» Text section:
--------------------
Jul 29, 2020 - Technology

How the U.S.-China consulate closures could impact espionage

An illustration of a lock with a china flag printed on it

Illustration: Annelise Capossela/Axios

It is a universally accepted international convention that diplomatic facilities can be used as cover for espionage activities. But the system only works if states pretend not to acknowledge it.

The state of play: A decision last week by the Trump administration to shutter the Chinese consulate in Houston over allegations that China used it for spying set off a predictable diplomatic firestorm.

  • Beijing retaliated by ordering the U.S. consulate in the western Chinese city of Chengdu closed.

The big picture: No major diplomatic incident or significant norm-breaking act of espionage between the two economic superpowers preceded the Houston closure.

  • That’s unlike the administration’s targeted 2017 closure of the Russian consulate in San Francisco, which was a reverberation from Moscow’s covert interference in the 2016 U.S. presidential election, and its 2018 shuttering of the Russian consulate in Seattle, which was explicitly linked to Moscow’s use of the world’s deadliest nerve gas on a Russian defector in the U.K.

Details: After the closure announcement, the New York Times obtained a dossier that "broadly outlined" investigations by FBI counterintelligence into espionage and influence activities emanating from the facility. These included:

  • Attempted medically focused intellectual property theft.
  • The courting of local academics performing sensitive research.
  • Hard-edged pressure on Chinese dissidents in the area.

Yes, but: Jarring as it may sound, this is unremarkable activity for a Chinese consular establishment.
--------------------
» Problems to work on:
1. Output the consulate closures text exactly as it appears, copying everything from "The state of" down to "of Chengdu closed.".
2. Go on with the article on the U.S.-China consulate closures, starting right after its final sentence.
--------------------
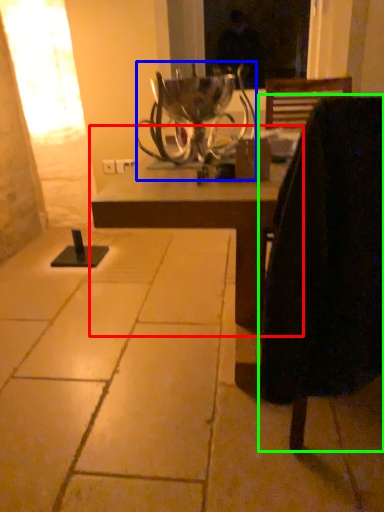
Question: Which object is the closest to the table (highlighted by a red box)? Choose among these: candle holder (highlighted by a blue box) or chair (highlighted by a green box).

Choices:
 (A) candle holder
 (B) chair

Answer: (B)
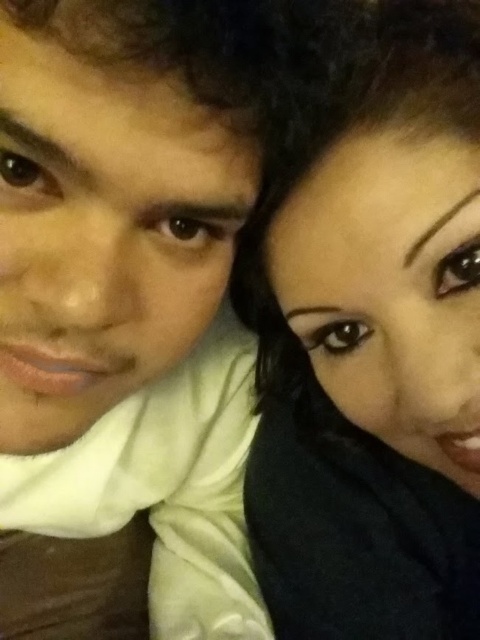
Question: Which point is farther from the camera taking this photo?

Choices:
 (A) (67, 294)
 (B) (419, 100)

Answer: (B)

Question: Is matte white scarf at upper left wider than black matte hair at upper right?

Choices:
 (A) yes
 (B) no

Answer: (A)

Question: Considering the relative positions of matte white scarf at upper left and black matte hair at upper right in the image provided, where is matte white scarf at upper left located with respect to black matte hair at upper right?

Choices:
 (A) above
 (B) below

Answer: (B)

Question: Which of the following is the closest to the observer?

Choices:
 (A) matte white scarf at upper left
 (B) black matte hair at upper right

Answer: (A)

Question: Is matte white scarf at upper left above black matte hair at upper right?

Choices:
 (A) yes
 (B) no

Answer: (B)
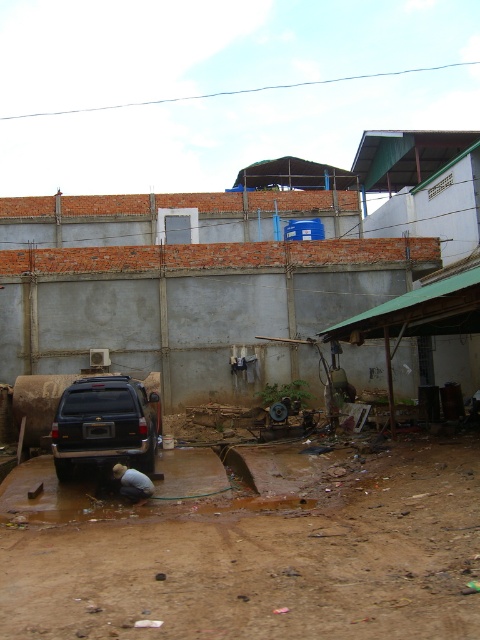
You are driving a delivery truck that is 2 meters wide. You need to navigate through the scene shown. Can your truck pass between the brown dirt track at lower center and the dark blue matte jeep at center?

The brown dirt track at lower center is located below the dark blue matte jeep at center, so the truck cannot pass between them as they are vertically aligned rather than side by side.

You are driving a dark blue matte jeep at center and want to turn around on the brown dirt track at lower center. Is there enough space to do so?

The brown dirt track at lower center might be wider than the dark blue matte jeep at center, so there may be sufficient space to turn around, but it is uncertain due to the comparative width.

You are a delivery driver who needs to turn left onto a main road from the current position. You see a brown dirt track at lower center and a dark blue matte jeep at center. Which object should you avoid to make the left turn safely?

You should avoid the dark blue matte jeep at center because the brown dirt track at lower center is to the right of it, meaning the jeep is blocking the left turn path. Move around the jeep to the right towards the dirt track to safely turn left.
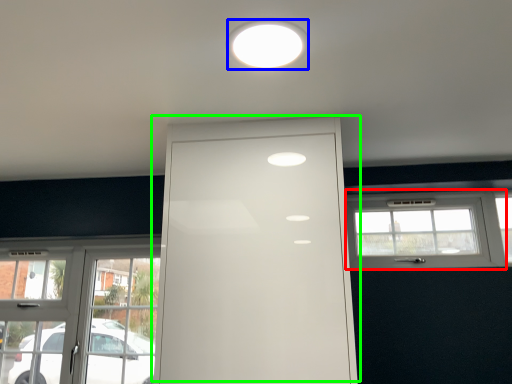
Question: Which object is the closest to the window (highlighted by a red box)? Choose among these: lighting (highlighted by a blue box) or door (highlighted by a green box).

Choices:
 (A) lighting
 (B) door

Answer: (B)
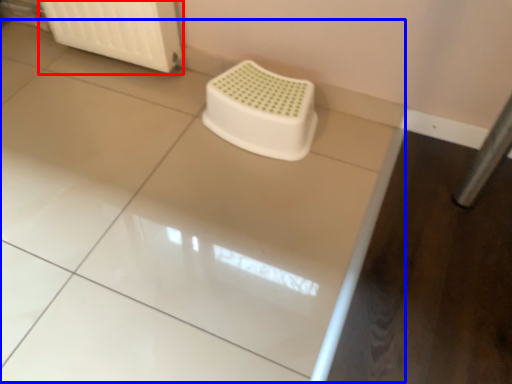
Question: Which of the following is the farthest to the observer, radiator (highlighted by a red box) or counter top (highlighted by a blue box)?

Choices:
 (A) radiator
 (B) counter top

Answer: (A)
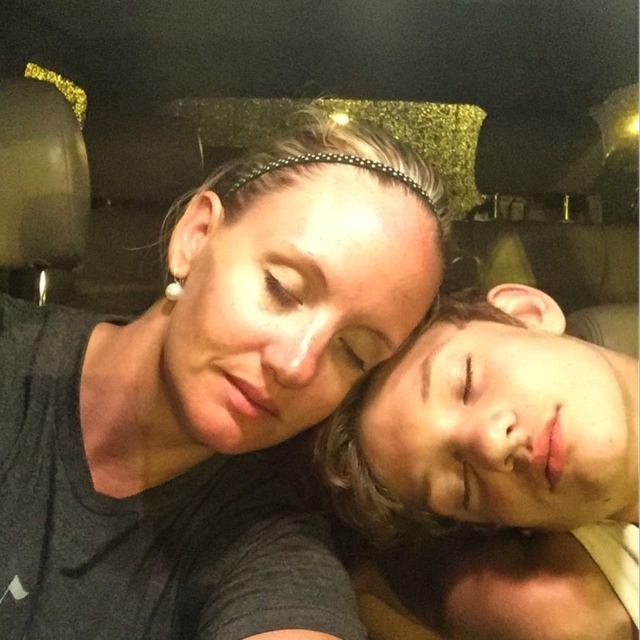
In the scene shown: Who is more distant from viewer, (179,264) or (532,573)?

The point (532,573) is behind.

Can you confirm if matte black hair at center is smaller than smooth skin face at right?

Indeed, matte black hair at center has a smaller size compared to smooth skin face at right.

Is point (209, 396) more distant than point (544, 324)?

That is False.

This screenshot has width=640, height=640. I want to click on matte black hair at center, so click(x=202, y=416).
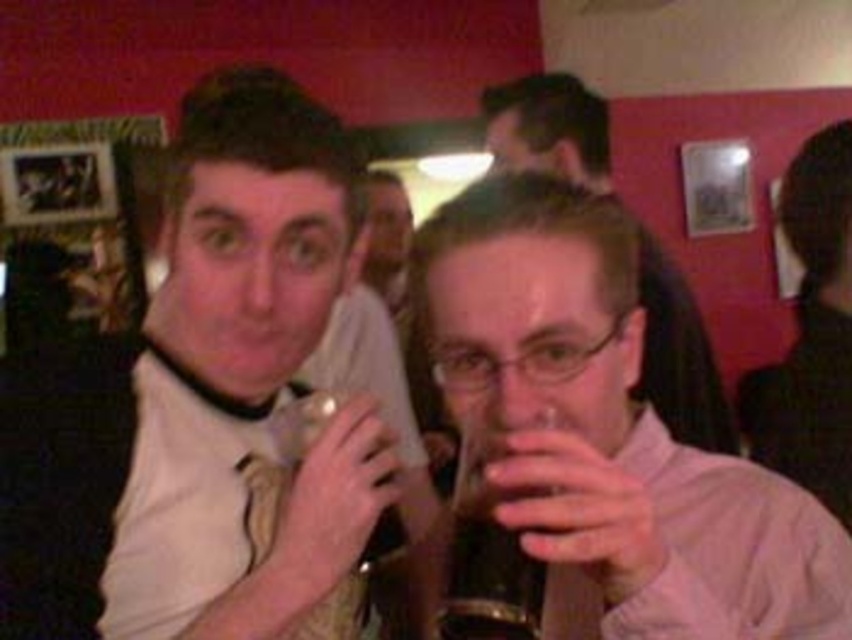
Question: Which point is farther from the camera taking this photo?

Choices:
 (A) (704, 448)
 (B) (459, 625)
 (C) (819, 257)
 (D) (799, 497)

Answer: (C)

Question: Can you confirm if smooth black hair at upper right is positioned to the right of matte black hair at center?

Choices:
 (A) no
 (B) yes

Answer: (B)

Question: Does matte black hair at center have a smaller size compared to translucent glass beer at center?

Choices:
 (A) no
 (B) yes

Answer: (A)

Question: Which point is closer to the camera?

Choices:
 (A) white matte shirt at left
 (B) translucent glass beer at center
 (C) translucent glass mug at center

Answer: (C)

Question: Observing the image, what is the correct spatial positioning of translucent glass mug at center in reference to smooth black hair at upper right?

Choices:
 (A) right
 (B) left

Answer: (B)

Question: Which point is farther from the camera taking this photo?

Choices:
 (A) (61, 362)
 (B) (458, 480)

Answer: (A)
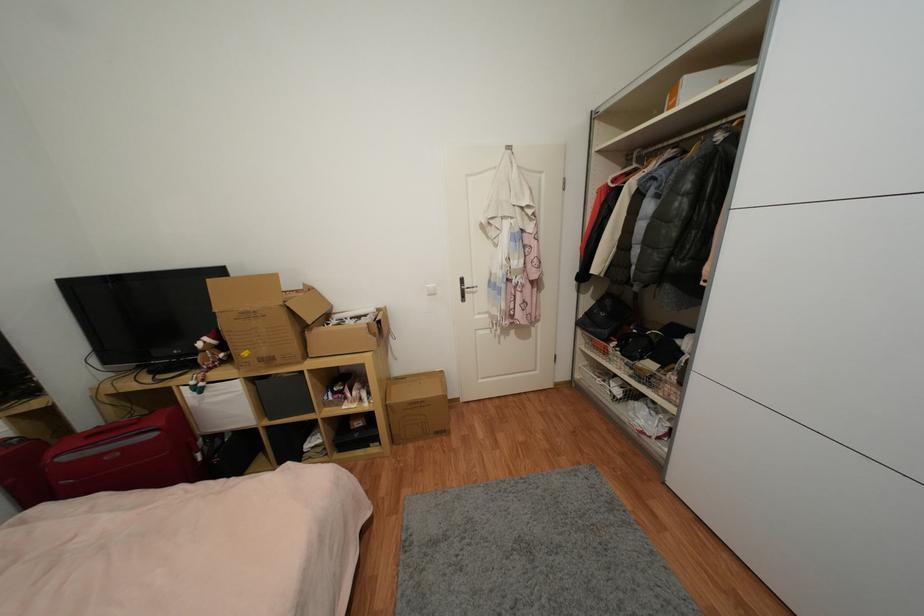
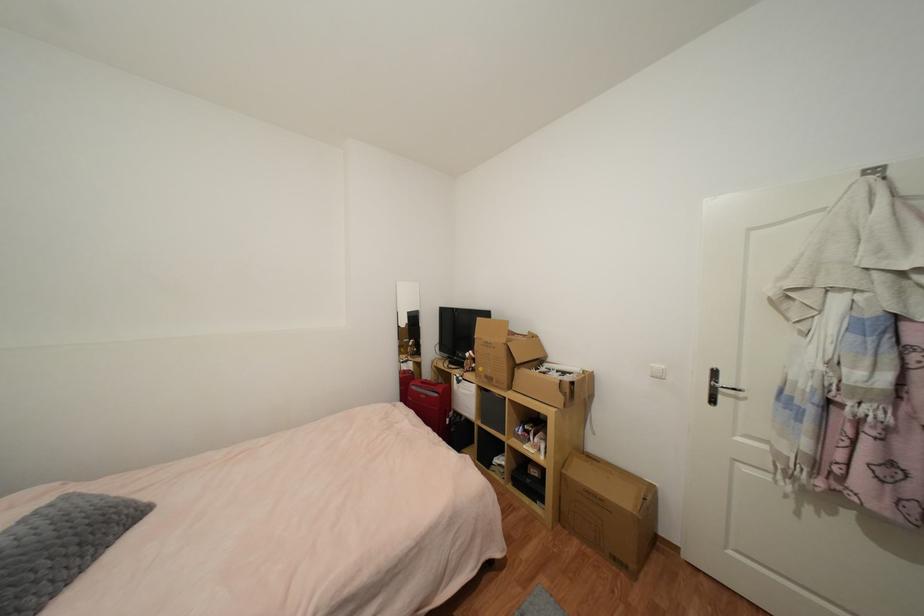
Question: I am providing you with two images of the same scene from different viewpoints. After the viewpoint changes to image2, which objects are now occluded?

Choices:
 (A) white fabric bin
 (B) cardboard box
 (C) white light switch
 (D) none of these

Answer: (D)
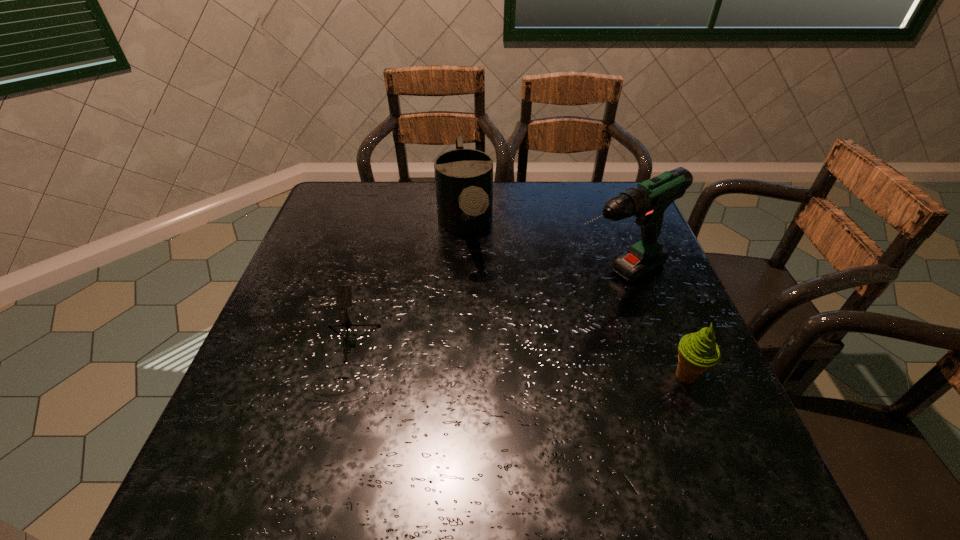
At what (x,y) coordinates should I click in order to perform the action: click on blank space that satisfies the following two spatial constraints: 1. on the stand of the third tallest object; 2. on the left side of the shortest object. Please return your answer as a coordinate pair (x, y). Looking at the image, I should click on click(339, 376).

The width and height of the screenshot is (960, 540). I want to click on free space that satisfies the following two spatial constraints: 1. on the stand of the leftmost object; 2. on the right side of the second shortest object, so click(339, 376).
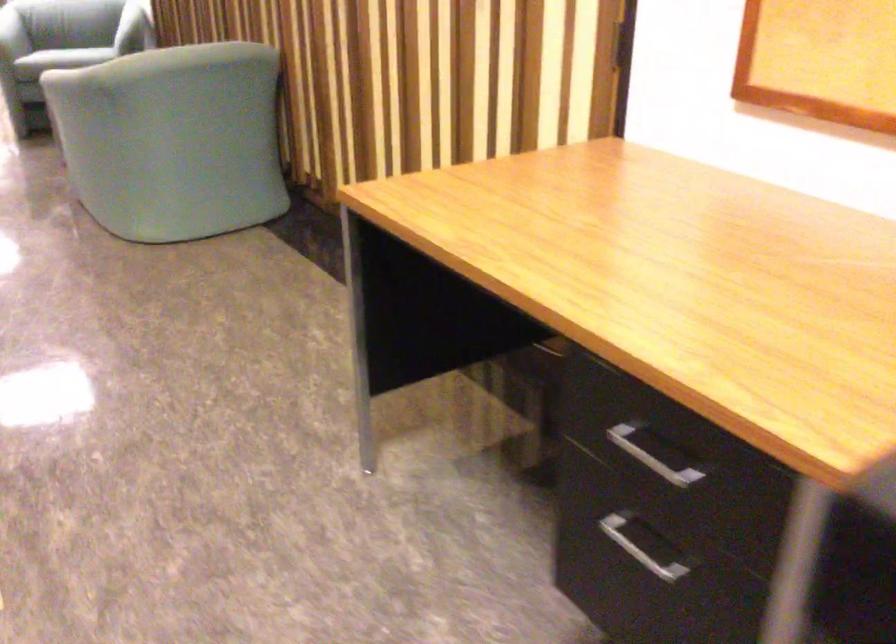
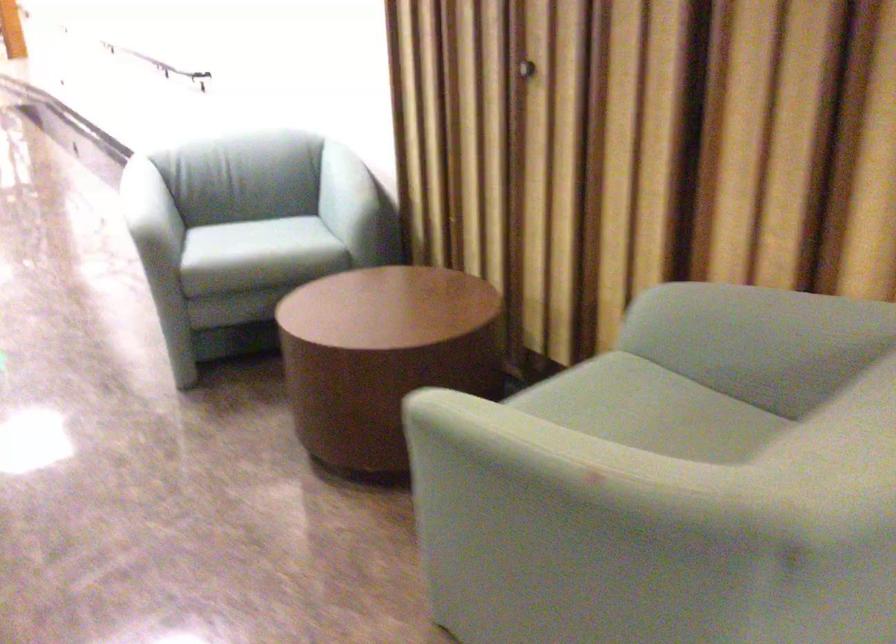
In a continuous first-person perspective shot, in which direction is the camera moving?

The cameraman moved toward left, forward.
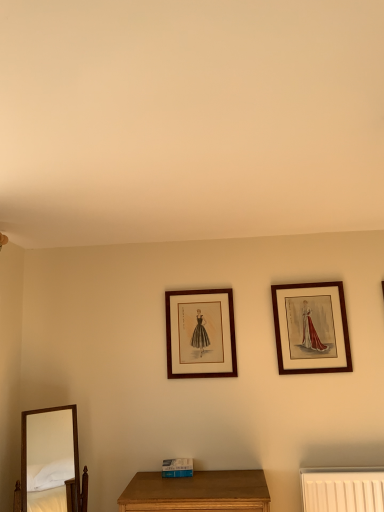
Question: Which direction should I rotate to face matte wood picture frame at center, marked as the first picture frame in a left-to-right arrangement, — up or down?

Choices:
 (A) down
 (B) up

Answer: (A)

Question: Is wooden mirror at lower left behind wooden framed print at upper right, arranged as the 1th picture frame when viewed from the right?

Choices:
 (A) no
 (B) yes

Answer: (A)

Question: Is wooden mirror at lower left turned away from wooden framed print at upper right, arranged as the 1th picture frame when viewed from the right?

Choices:
 (A) yes
 (B) no

Answer: (B)

Question: Is wooden mirror at lower left positioned beyond the bounds of wooden framed print at upper right, arranged as the 1th picture frame when viewed from the right?

Choices:
 (A) yes
 (B) no

Answer: (A)

Question: From the image's perspective, is wooden mirror at lower left located above wooden framed print at upper right, arranged as the 1th picture frame when viewed from the right?

Choices:
 (A) no
 (B) yes

Answer: (A)

Question: Is wooden mirror at lower left surrounding wooden framed print at upper right, arranged as the 1th picture frame when viewed from the right?

Choices:
 (A) yes
 (B) no

Answer: (B)

Question: Does wooden mirror at lower left appear on the left side of wooden framed print at upper right, the 2th picture frame viewed from the left?

Choices:
 (A) no
 (B) yes

Answer: (B)

Question: Can you confirm if wooden framed print at upper right, the 2th picture frame viewed from the left, is smaller than wooden mirror at lower left?

Choices:
 (A) no
 (B) yes

Answer: (B)

Question: Is wooden framed print at upper right, the 2th picture frame viewed from the left, in front of wooden mirror at lower left?

Choices:
 (A) yes
 (B) no

Answer: (B)

Question: Can you confirm if wooden framed print at upper right, the 2th picture frame viewed from the left, is taller than wooden mirror at lower left?

Choices:
 (A) no
 (B) yes

Answer: (A)

Question: Does wooden framed print at upper right, arranged as the 1th picture frame when viewed from the right, appear on the right side of wooden mirror at lower left?

Choices:
 (A) no
 (B) yes

Answer: (B)

Question: Is wooden framed print at upper right, the 2th picture frame viewed from the left, not close to wooden mirror at lower left?

Choices:
 (A) yes
 (B) no

Answer: (A)

Question: Considering the relative positions of wooden framed print at upper right, the 2th picture frame viewed from the left, and wooden mirror at lower left in the image provided, is wooden framed print at upper right, the 2th picture frame viewed from the left, to the left of wooden mirror at lower left from the viewer's perspective?

Choices:
 (A) yes
 (B) no

Answer: (B)

Question: Is the depth of wooden framed print at upper right, arranged as the 1th picture frame when viewed from the right, greater than that of matte wood picture frame at center, acting as the second picture frame starting from the right?

Choices:
 (A) no
 (B) yes

Answer: (A)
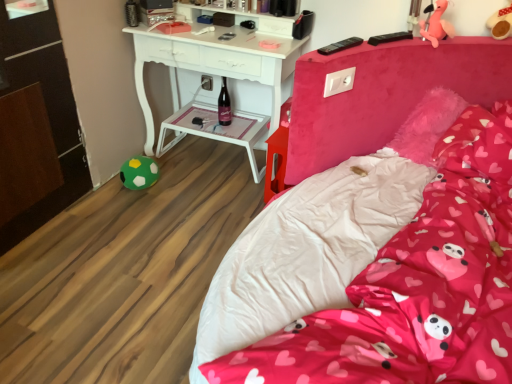
Locate an element on the screen. empty space that is ontop of white plastic side table at center is located at coordinates (216, 124).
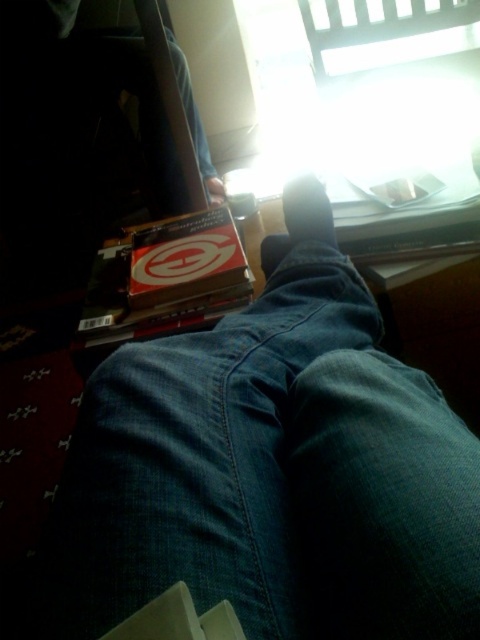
--------------------
» Answers to each task:
1.
The state of play: A decision last week by the Trump administration to shutter the Chinese consulate in Houston over allegations that China used it for spying set off a predictable diplomatic firestorm.

  • Beijing retaliated by ordering the U.S. consulate in the western Chinese city of Chengdu closed.

2.
  • Though its collection priorities differ, the U.S. also conducts widespread intelligence operations out of its diplomatic facilities abroad.
  • Indeed, in 2016, China reportedly snatched, accosted and temporarily detained a suspected U.S. intelligence operative off the streets of Chengdu. This person was formally working out of the now-shuttered U.S. consulate there.

Reality check: Countries spy on each other, and they do it out of embassies and consulates. (China’s kidnapping of this U.S. operative, however, was a significant violation of the unofficial rules of the game.)

  • The Chinese consulate in Houston wasn’t even one of its top-tier facilities for intelligence collection within the U.S., say former intelligence officials.
  • It was “the lowest priority of all the consulates” for U.S. counter-spies, said a former senior counterintelligence official.
  • The Houston consulate was “not a hotbed, but there was certainly enough intelligence activity” emanating from there, said another former senior intelligence official.

The Houston closure without a doubt hurts China’s intelligence collection capabilities domestically, and U.S. officials have said that the FBI strongly supported the move.

  • In the past, there have been a few well-identified intelligence officers operating out of the facility, said the second former senior intelligence official, including one recently engaged in “blatant handling” of a human asset at a large American company.

But China doesn’t generally emphasize using its diplomatic outposts for spying, say intelligence officials. Instead, it employs an amorphous mix of operatives — from graduate researchers to tourists to pro-Beijing community leaders — to carry many of its collection priorities.

  • Indeed, Chinese spies under diplomatic cover in the U.S. have often had a narrow focus, says the former senior counterintelligence official.
  • They “were more concerned about keeping tabs on overseas Chinese,” says this person. “It was an internal security issue for them.”

China has also been engaged in a well-documented cyber espionage spree targeting U.S. intellectual property, vast tranches of personally identifiable information, as well as defense and other technology secrets.

  • None of these activities will be affected by closing a single diplomatic outpost. “It won’t deter them domestically,” says the former senior intelligence official.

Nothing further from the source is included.